Bangkok was great but after several days of the heat, noise, and air pollution we were ready to move on to something a little slower paced. Our original plan was to go down to the Andaman Coast in the south west of Thailand. This is where the "guidebook picture beaches" are with the clear water and white sand. We heard from several sources that it was the tail end of the rainy season and that the weather was really bad. So after scouring the guide book for the next best thing, we decided to go to Ko Chang, a south eastern island in the Gulf of Thailand.
This was to be our first inter-city travel and we were a little nervous. We'd heard plenty of bad stories about the tourist buses scamming people in various creative ways so we decided to only take government buses while in Thailand. Natasha has horrible memories of Indian bus terminals where there are no signs in English and nobody really cares if you get where you want to go or not. Often times she wasn't sure she was even on the right bus.
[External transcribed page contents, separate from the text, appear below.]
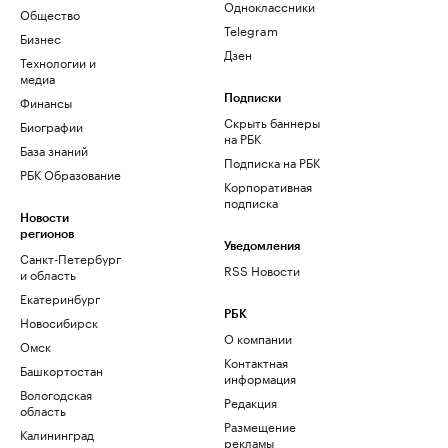
Одноклассники
Общество
Telegram
Бизнес
Дзен
Технологии и
медиа
Финансы
Подписки
Скрыть баннеры
Биографии
на РБК
База знаний
Подписка на РБК
РБК Образование
Корпоративная
подписка
Новости
регионов
Уведомления
Санкт-Петербург
RSS Новости
и область
Екатеринбург
РБК
Новосибирск
О компании
Омск
Контактная
Башкортостан
информация
Вологодская
Редакция
область
Размещение
Калининград
рекламы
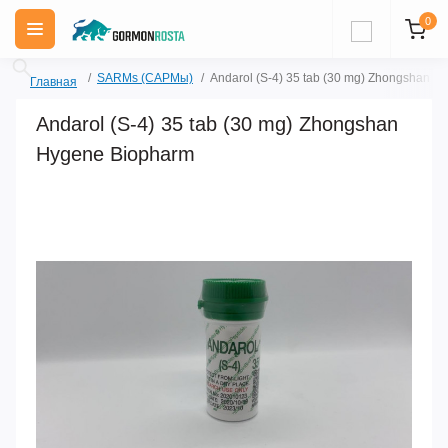
0
SARMs (САРМы)
Andarol (S-4) 35 tab (30 mg) Zhongshan 
Главная
Andarol (S-4) 35 tab (30 mg) Zhongshan
Hygene Biopharm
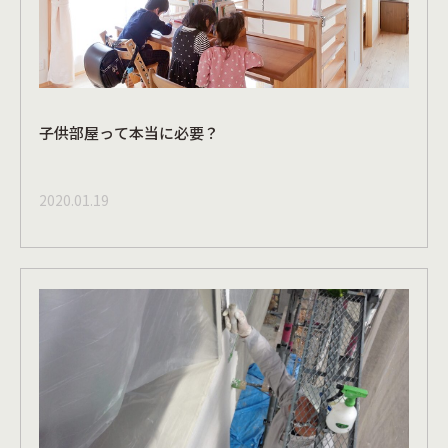
子供部屋って本当に必要？
2020.01.19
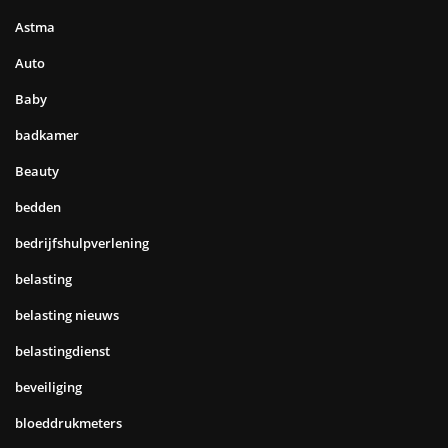
Astma
Auto
Baby
badkamer
Beauty
bedden
bedrijfshulpverlening
belasting
belasting nieuws
belastingdienst
beveiliging
bloeddrukmeters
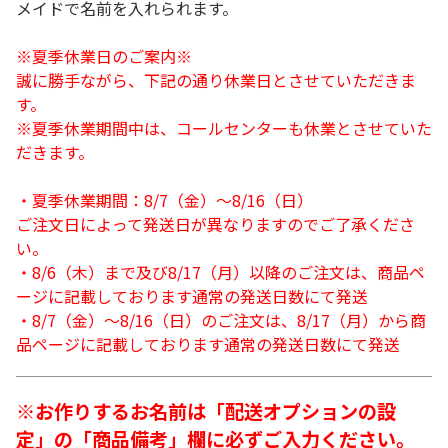
メイドで名前を入れられます。
※夏季休業日のご案内※
誠に勝手ながら、下記の通り休業日とさせていただきま
す。
※夏季休業期間中は、コールセンターも休業とさせていた
だきます。
・夏季休業期間：8/7（金）～8/16（日）
ご注文日によって発送日が異なりますのでご了承くださ
い。
・8/6（木）まで及び8/17（月）以降のご注文は、商品ペ
ージに記載しております通常の発送日数にて発送
・8/7（金）～8/16（日）のご注文は、8/17（月）から商
品ページに記載しております通常の発送日数にて発送
※お作りするお名前は「配送オプションの設
定」の「商品備考」欄に必ずご入力ください。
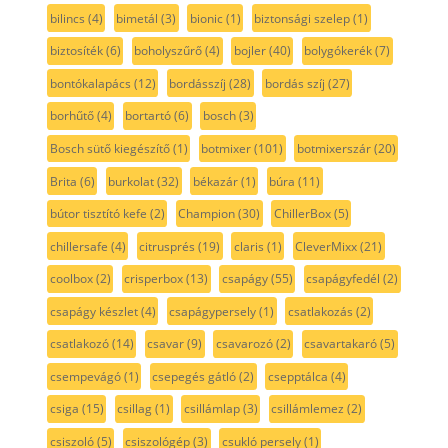
bilincs
(4)
bimetál
(3)
bionic
(1)
biztonsági szelep
(1)
biztosíték
(6)
boholyszűrő
(4)
bojler
(40)
bolygókerék
(7)
bontókalapács
(12)
bordásszíj
(28)
bordás szíj
(27)
borhűtő
(4)
bortartó
(6)
bosch
(3)
Bosch sütő kiegészítő
(1)
botmixer
(101)
botmixerszár
(20)
Brita
(6)
burkolat
(32)
békazár
(1)
búra
(11)
bútor tisztító kefe
(2)
Champion
(30)
ChillerBox
(5)
chillersafe
(4)
citrusprés
(19)
claris
(1)
CleverMixx
(21)
coolbox
(2)
crisperbox
(13)
csapágy
(55)
csapágyfedél
(2)
csapágy készlet
(4)
csapágypersely
(1)
csatlakozás
(2)
csatlakozó
(14)
csavar
(9)
csavarozó
(2)
csavartakaró
(5)
csempevágó
(1)
csepegés gátló
(2)
csepptálca
(4)
csiga
(15)
csillag
(1)
csillámlap
(3)
csillámlemez
(2)
csiszoló
(5)
csiszológép
(3)
csukló persely
(1)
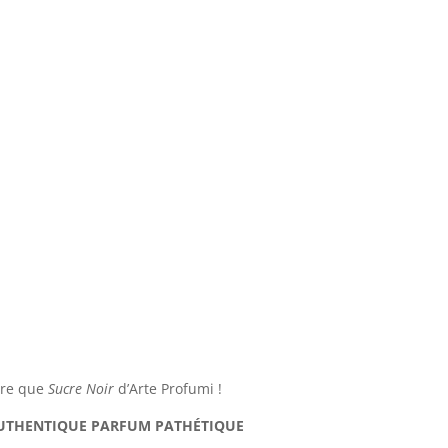
tre que
Sucre Noir
d’Arte Profumi !
UTHENTIQUE PARFUM PATHÉTIQUE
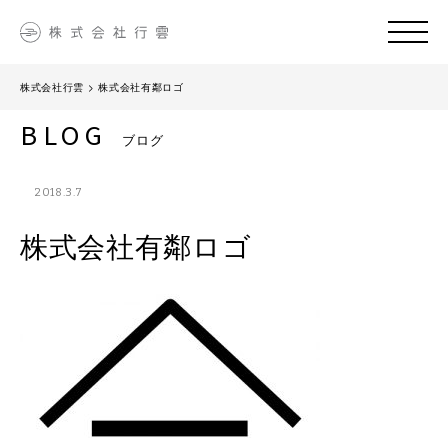
株式会社行雲
>
株式会社有鄰ロゴ
BLOG
ブログ
2018.3.7
株式会社有鄰ロゴ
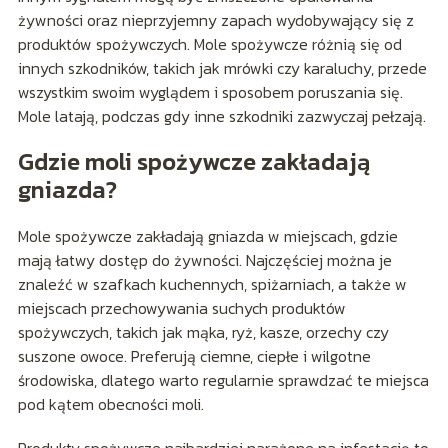
żywności oraz nieprzyjemny zapach wydobywający się z
produktów spożywczych. Mole spożywcze różnią się od
innych szkodników, takich jak mrówki czy karaluchy, przede
wszystkim swoim wyglądem i sposobem poruszania się.
Mole latają, podczas gdy inne szkodniki zazwyczaj pełzają.
Gdzie moli spożywcze zakładają
gniazda?
Mole spożywcze zakładają gniazda w miejscach, gdzie
mają łatwy dostęp do żywności. Najczęściej można je
znaleźć w szafkach kuchennych, spiżarniach, a także w
miejscach przechowywania suchych produktów
spożywczych, takich jak mąka, ryż, kasze, orzechy czy
suszone owoce. Preferują ciemne, ciepłe i wilgotne
środowiska, dlatego warto regularnie sprawdzać te miejsca
pod kątem obecności moli.
Produkty spożywcze najbardziej narażone na infestację to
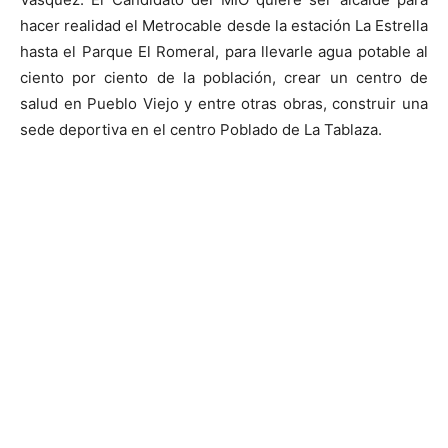
hacer realidad el Metrocable desde la estación La Estrella
hasta el Parque El Romeral, para llevarle agua potable al
ciento por ciento de la población, crear un centro de
salud en Pueblo Viejo y entre otras obras, construir una
sede deportiva en el centro Poblado de La Tablaza.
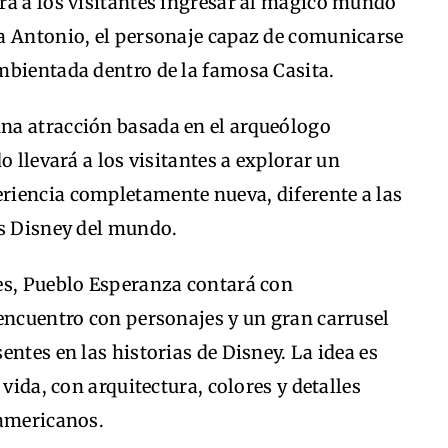
rá a los visitantes ingresar al mágico mundo
a Antonio, el personaje capaz de comunicarse
mbientada dentro de la famosa Casita.
na atracción basada en el arqueólogo
o llevará a los visitantes a explorar un
riencia completamente nueva, diferente a las
es Disney del mundo.
es, Pueblo Esperanza contará con
 encuentro con personajes y un gran carrusel
ntes en las historias de Disney. La idea es
 vida, con arquitectura, colores y detalles
oamericanos.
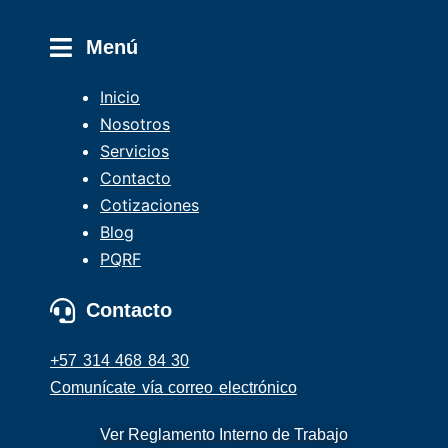
Menú
Inicio
Nosotros
Servicios
Contacto
Cotizaciones
Blog
PQRF
Contacto
+57 314 468 84 30
Comunícate vía correo electrónico
Ver Reglamento Interno de Trabajo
Not a problem in Thailand. There were well marked signs and the people were very friendly and helpful and got us on the right bus in no time. The bus took us to a town near the coast called Trat which is the jumping off point for the islands in the area. We got a bit lost, but asked a woman on a bike how to get to our guesthouse. The launguage barrier was a problem, but after several minutes with us she sent us in the right direction and later caught up with us on her bike to make sure we were going the right way. It was a lovely little town with lots of old teak houses in winding little alleys. We had breakfast in a courtyard restaraunt next to the river.I
It would have been worth staying a little longer but we were anxious to get to the beach. We took a sawngthaew (a covered pick-up truck with benches in the bed) to get to the ferry terminal but he dropped us off at a little restaraunt a couple of kilometers short. There were plenty of other tourists sitting around looking confused and it didn't take long to figure out that the place was selling package tours on the island. They weren't pushy and sold us just a ferry ticket at the price in the guide book with a free ride to the actual ferry terminal (our original destination) so it turned out to be a waste of time but no real harm done. We finally got to the ferry and were on our way.
We didn't have a specific destination in mind but thought we'd start by checking out bungalows in Lonely Beach, a village near the south of the island. This turned out to be a horrible idea. The place was packed with t-shirt shops, low rent bungalows and only had a short stretch of beach that was covered with tourists and trash. We looked at bungalows on the beach and found out that at three dollars, you get what you pay for. We were hot and tired from traveling all day so i was inclined to bite the bullet and stay for the night and look for better accomodation the next day, but the look i got from Natasha said we should move on. To make it easier, I settled in at a restaraunt for a cold beer and to watch the bags while Natasha searched (I always get the hard job) and when she came back bouncing i knew she had found something good.
We ended up in the next village south which is called Bai Lan Bay. It's much cleaner, quieter and generally devoid of people. The place we stayed was a real gem called the Mangrove. The open-air bungalows were tucked into the jungle right at the edge of a private beach.
After a couple of days chilling out at the beach we decided to go out and get some dinner and drinks. We walked down the beach to a restaraunt where this Thai musician was playing CCR and Nirvana covers. He even played Country Roads which really struck a heart string for me. Apparently it's a popular song all over asia. Go figure.We ended up meeting these hilarious british guys named Greg and Paul and had such a great time we met up with them again later in the week.
Other than a few excursions out, we spent the majority of our time in our little oasis in the jungle.